Science history: Elizabeth Stern, women’s health pioneer
Canadian researcher conducted crucial studies into cervical cancer and birth control pills. Jeff Glorfeld reports.
Under the headline “One More Pioneering Woman in Science You've Probably Never Heard of”, Scientific American magazine in 2017 said of Elizabeth Stern that she “is probably one of the most significant physician-scientists who worked at the interface of epidemiology and cancer in the mid-20th century ... her groundbreaking research led the way to our modern understanding of the prevention, diagnosis and treatment of cervical cancer.”
Stern was born on September 19, 1915 in Cobalt, Ontario, Canada. She earned her medical degree from the University of Toronto in 1939 and the following year went to the United States, where she became a naturalised citizen in 1943.
She went to work at the University of California at Los Angeles School of Public Health in 1963 and expanded her research into cervical cancer, publishing several studies analysing the risk of cervical dysplasia to the development of the disease.
Writing about her on the website of US-based independent, nonprofit biomedical research institution Jackson Laboratory website, Ellen Elliott explains that dysplasia “refers to abnormal cell growth that is non-invasive to surrounding tissues”.
The writer explains that Stern’s aim was to define how cervical cells change during cancer progression, and discover whether dysplasia was a step in this process from normal cell to malignant tumour.
After exhaustive study, Stern “demonstrated that dysplasia is correlated with increased cervical cancer risk.
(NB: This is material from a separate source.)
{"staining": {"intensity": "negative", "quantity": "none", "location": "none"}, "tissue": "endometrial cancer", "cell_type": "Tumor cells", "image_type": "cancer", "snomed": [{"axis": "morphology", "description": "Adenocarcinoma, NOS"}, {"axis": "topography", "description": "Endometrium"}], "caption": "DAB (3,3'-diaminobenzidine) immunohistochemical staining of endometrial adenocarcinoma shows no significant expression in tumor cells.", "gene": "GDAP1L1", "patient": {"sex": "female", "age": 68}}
And overall, this indicates that dysplastic cell morphology is linked to cancer development.”
The Scientific American says it is “difficult to overstate how important this discovery was to the medical community, and how innovative her theory was at the time”.
“Today dysplasia is identified during routine cervical cancer screenings using the Pap test, and patients are monitored closely for further progression to carcinoma. The idea that dysplasia could possibly be seen as a debatable risk factor for cancer is preposterous today, largely due to Stern’s meticulous and groundbreaking research.”
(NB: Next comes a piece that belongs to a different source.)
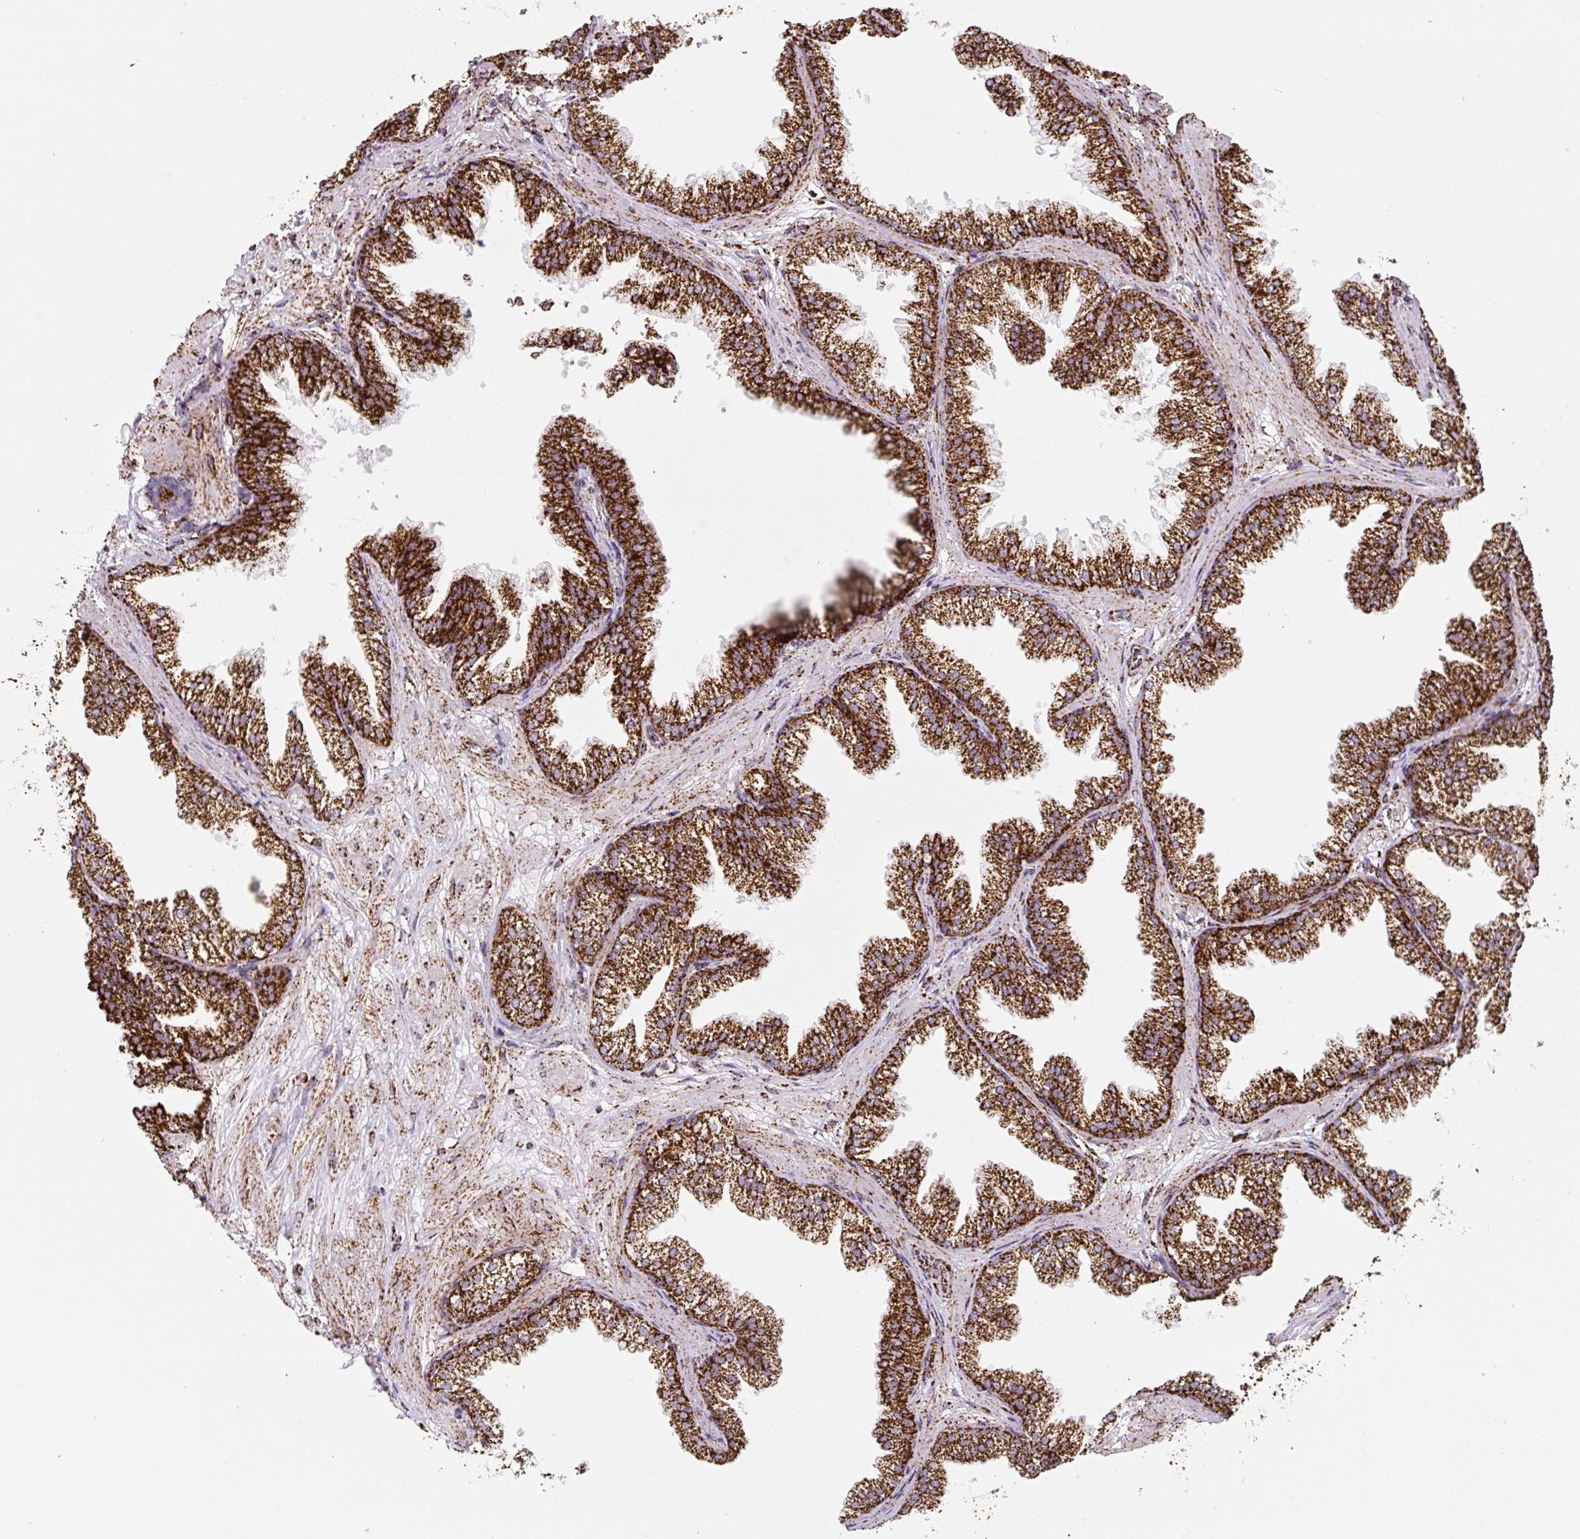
{"staining": {"intensity": "strong", "quantity": ">75%", "location": "cytoplasmic/membranous"}, "tissue": "prostate", "cell_type": "Glandular cells", "image_type": "normal", "snomed": [{"axis": "morphology", "description": "Normal tissue, NOS"}, {"axis": "topography", "description": "Prostate"}], "caption": "Strong cytoplasmic/membranous positivity for a protein is seen in approximately >75% of glandular cells of normal prostate using immunohistochemistry.", "gene": "ATP5F1A", "patient": {"sex": "male", "age": 37}}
Another of her important research projects involved the possible links between birth control pill use and cervical cancer. Her results were published in Science in 1977.
At the end of a seven-year study, Ellen Elliott says, Stern found that women on the Pill had a six-fold increased risk for cervical cancer compared to nonusers, and that the medication was not safe for women.
“By 1979, birth control pill sales were decreased 24% compared to their height of popularity in the mid-1960s,” Elliott says.
“Ultimately these high-dose oestrogen pills were pulled from the market in favour of lower-dose hormone pills, which have fewer side effects and more benefits, including lowered risk of ovarian cancer and pelvic inflammatory disease.”
Stern died in 1980, of stomach cancer.